What’s not working well in our culture today?
This question helps leaders pause, reflect, and be honest about the things that are getting in their way as a team and organization. Most teams and organizations have some undesirable habits, norms and practices that have been worming their way into the culture. This is a great question to start rooting those things out.
What do we need to let go of from our past culture so we can move forward?
This question is where the lightbulbs go off! Many organizations have carried on with cultural norms and standards that simply don’t serve them anymore. Here’s one example from a client session: the team and company had a long-standing cultural standard and norm where they prided themselves on being a “flat organization” where structures around reporting relationships, communications, and other fundamentals weren’t needed. One courageous leader stepped in and said, “We’re 300 people now! There’s no way that being a ‘flat’ org is helpful for our people.” Bing!

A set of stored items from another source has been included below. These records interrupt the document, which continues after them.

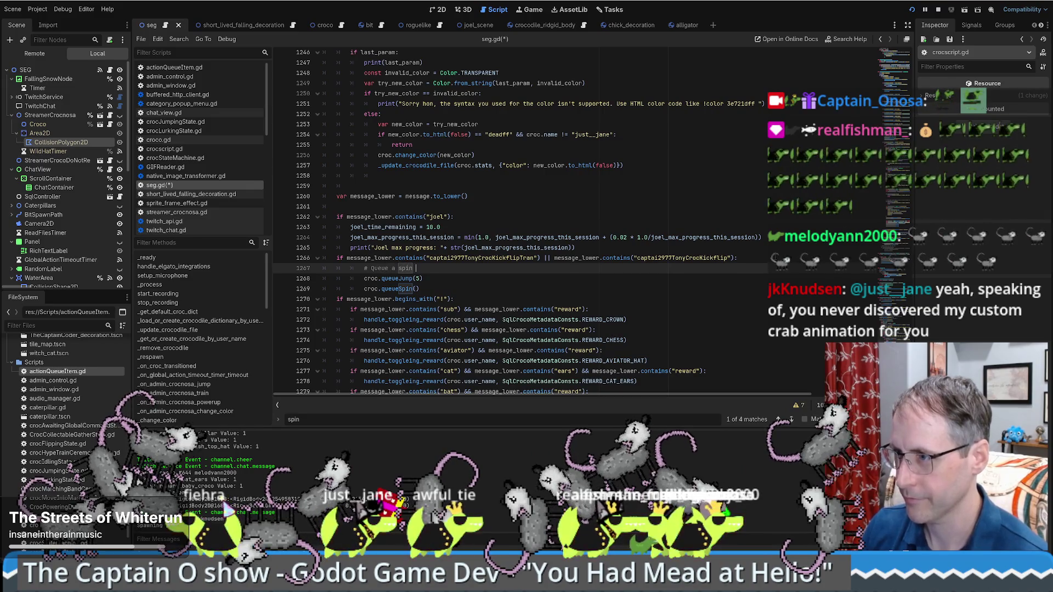
type("- just__jane")
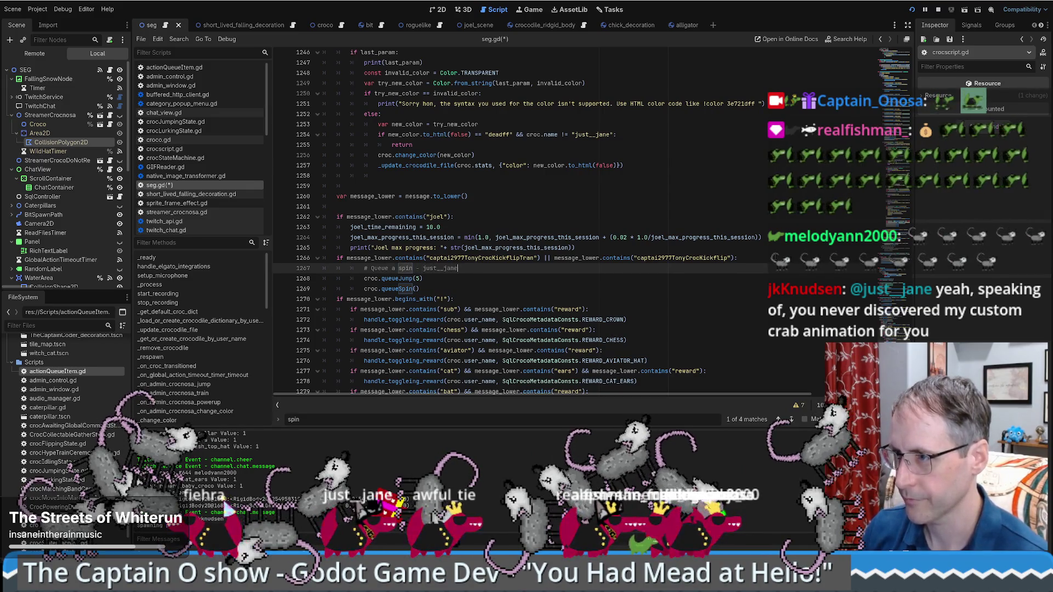
key("ctrl+s")
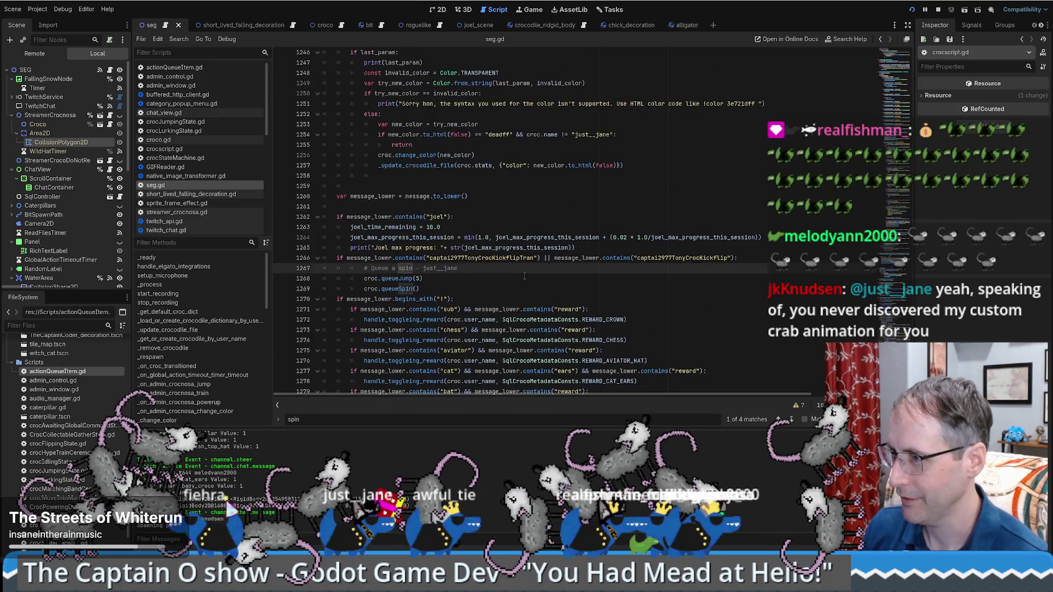
left_click(701, 257)
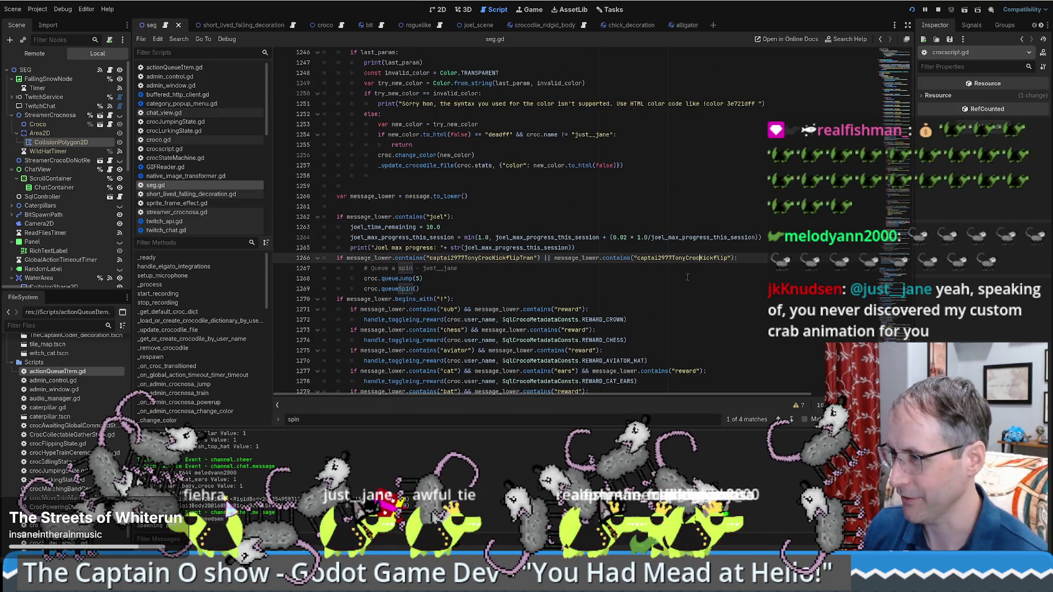
double_click(685, 258)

What’s not allowed in our culture in the future?
Amid the massive change in the work landscape, many organizations have acquired some behaviours, norms and other characteristics that they need to let go of and bring to a screaming halt. This goes back to Henry Cloud’s quote about “things that you allow as a leader” which is particularly resonant in this case.
The big takeaway from this blog is simple: your culture is defined by your people. As a leader, you have agency to guide your culture, but you can’t control it. The purposeful work of re-establishing your vision and setting standards for the culture you want to foster for 2023 and beyond is purposeful and timely work for any leadership team.